Eine zentrale Funktion ist etwa die Festlegung von Zugriffsrechten für Personal und Geräte. Nur authentifizierte Geräte werden im Netzwerk zugelassen, was eine sichere Kommunikation ermöglicht. IT-Administratoren erhalten mithilfe einer Netzwerkübersicht einen schnellen Überblick über alle Geräte im Netzwerk, was für die Risikoanalyse von großer Bedeutung ist.

Die Durchsetzung von Sicherheitsrichtlinien erfolgt mithilfe von Compliance-Funktionalitäten. Clients und Netzwerkgeräte erhalten nur Berechtigungen für die notwendigen Netzwerkbereiche. Eine Segmentierung des Unternehmensnetzwerks mit einem VLAN-Manager sorgt für eine Kontroller der Kommunikation zwischen den Segmenten. Bei Bedarf – also zum Beispiel während eines Angriffs – kann die Kommunikation vollständig unterbunden werden. So können nicht betroffene Segmente den laufenden Betrieb auch während einer Attacke aufrechterhalten.

Die Bedeutung des Schutzes kritischer Infrastrukturen nimmt zu. Jüngste Vorfälle, bei denen offizielle Internetseiten von Behörden und Ministerien gehackt wurden, verdeutlichen die Dringlichkeit dieses Themas. Die Anzahl der gemeldeten Sicherheitsvorfälle von KRITIS-Betreibern ist ebenfalls alarmierend: Das Bundesamt für Sicherheit in der Informationstechnik (BSI) meldete im Jahr 2022 (Juni 2021 bis Mai 2022) rund 452 Vorfälle bei KRITIS-Betreibern. Es besteht die Gefahr, dass subversive Akteure mit politischer Motivation die kritischen Infrastrukturen ins Visier nehmen.

Die Komplexität administrativer Prozesse erschwert die Sicherheitsbewältigung zusätzlich. Die zunehmende Remote-Arbeit und die Digitalisierung von Geschäftsprozessen haben die Angriffsfläche erweitert. Traditionelle Netzwerksicherheitslösungen sind zwar hilfreich, reichen aber allein nicht mehr aus, um robuste und sichere Netzwerke zu gewährleisten. Cyberkriminelle nutzen diese Veränderungen geschickt aus.

Eine weitere Herausforderung stellen neue Technologien wie künstliche Intelligenz (KI) dar. KI-gestützte Programme können komplexe Texte in Sekundenschnelle generieren, die kaum von menschlichen Verfassern zu unterscheiden sind. Phishingattacken werden dadurch raffinierter und schwerer zu erkennen. Experten erwarten einen Anstieg hochentwickelter Malware und Phishing-E-Mails.

Zero Trust Network Access – ein umfassender Sicherheitsansatz

Angesichts dieser Herausforderungen ist Zero Trust Network Access (ZTNA) ein umfassender Sicherheitsansatz für Unternehmen.

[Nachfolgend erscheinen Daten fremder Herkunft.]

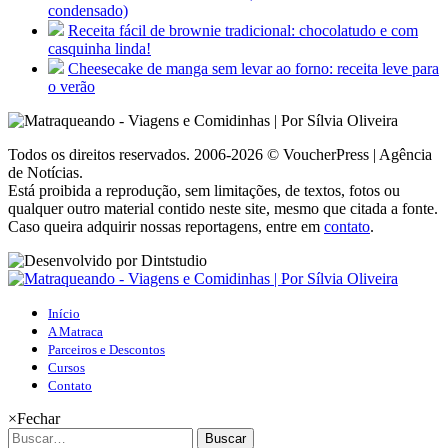
condensado)
Receita fácil de brownie tradicional: chocolatudo e com
casquinha linda!
Cheesecake de manga sem levar ao forno: receita leve para
o verão
Todos os direitos reservados. 2006-2026 © VoucherPress | Agência
de Notícias.
Está proibida a reprodução, sem limitações, de textos, fotos ou
qualquer outro material contido neste site, mesmo que citada a fonte.
Caso queira adquirir nossas reportagens, entre em
contato
.
Início
A Matraca
Parceiros e Descontos
Cursos
Contato
×
Fechar
Buscar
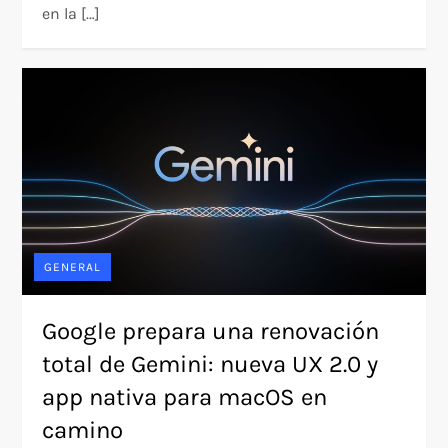
en la […]
GENERAL
Google prepara una renovación
total de Gemini: nueva UX 2.0 y
app nativa para macOS en
camino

ZTNA basiert auf dem Prinzip, dass weder Geräten noch Benutzern blind vertraut wird, ohne eine sichere Authentifizierung durchgeführt zu haben.

Im Gegensatz zu herkömmlichen Virtual Private Networks (VPNs) werden keine Tunnel zwischen dem Client-Netzwerk und dem zentralen Unternehmensnetzwerk erstellt. Stattdessen werden dedizierte Applikationsverbindungen hergestellt. Ein zentrales Element von ZTNA ist der Software-Defined Perimeter (SDP), der die Zugriffsberechtigungen von der Netzwerkebene entkoppelt. Vor dem Zugriff müssen alle Dienste und Clientanwendungen überprüft und authentifiziert werden.

ZTNA ermöglicht eine Mikrosegmentierung auf Anwendungsebene und behandelt jede Applikationsverbindung wie eine separate Umgebung. Die Authentifizierung kann gerätebasiert oder identitätsabhängig erfolgen. ZTNA eignet sich besonders gut für cloudbasierte und hybride Umgebungen. Zero Trust gewährleistet die IT-Sicherheit auch zukünftig, unabhängig davon, von welchem Gerät oder welchem Ort aus auf Unternehmensdaten und -anwendungen zugegriffen wird.

Fazit

ZTNA muss in Zukunft ein wichtiger Bestandteil ganzheitlicher IT-Sicherheitslösungen sein, um die Sicherheit von Netzwerken mit ihren zentralen Unternehmensdaten zu gewährleisten. Dies gilt insbesondere für KRITIS-Unternehmen.

Network-Access-Control-(NAC)-Lösungen spielen dabei eine zentrale Rolle und sollten herstellerunabhängig, einfach zu implementieren und zu administrieren sein. Eine Integration mit anderen Sicherheitsbausteinen wie Endpoint-Security-Lösungen, Notfallmanagement und Firewall/IPS über Schnittstellen sollte möglich sein, um komplexe Anforderungen optimal zu erfüllen und Mehrwert zu generieren.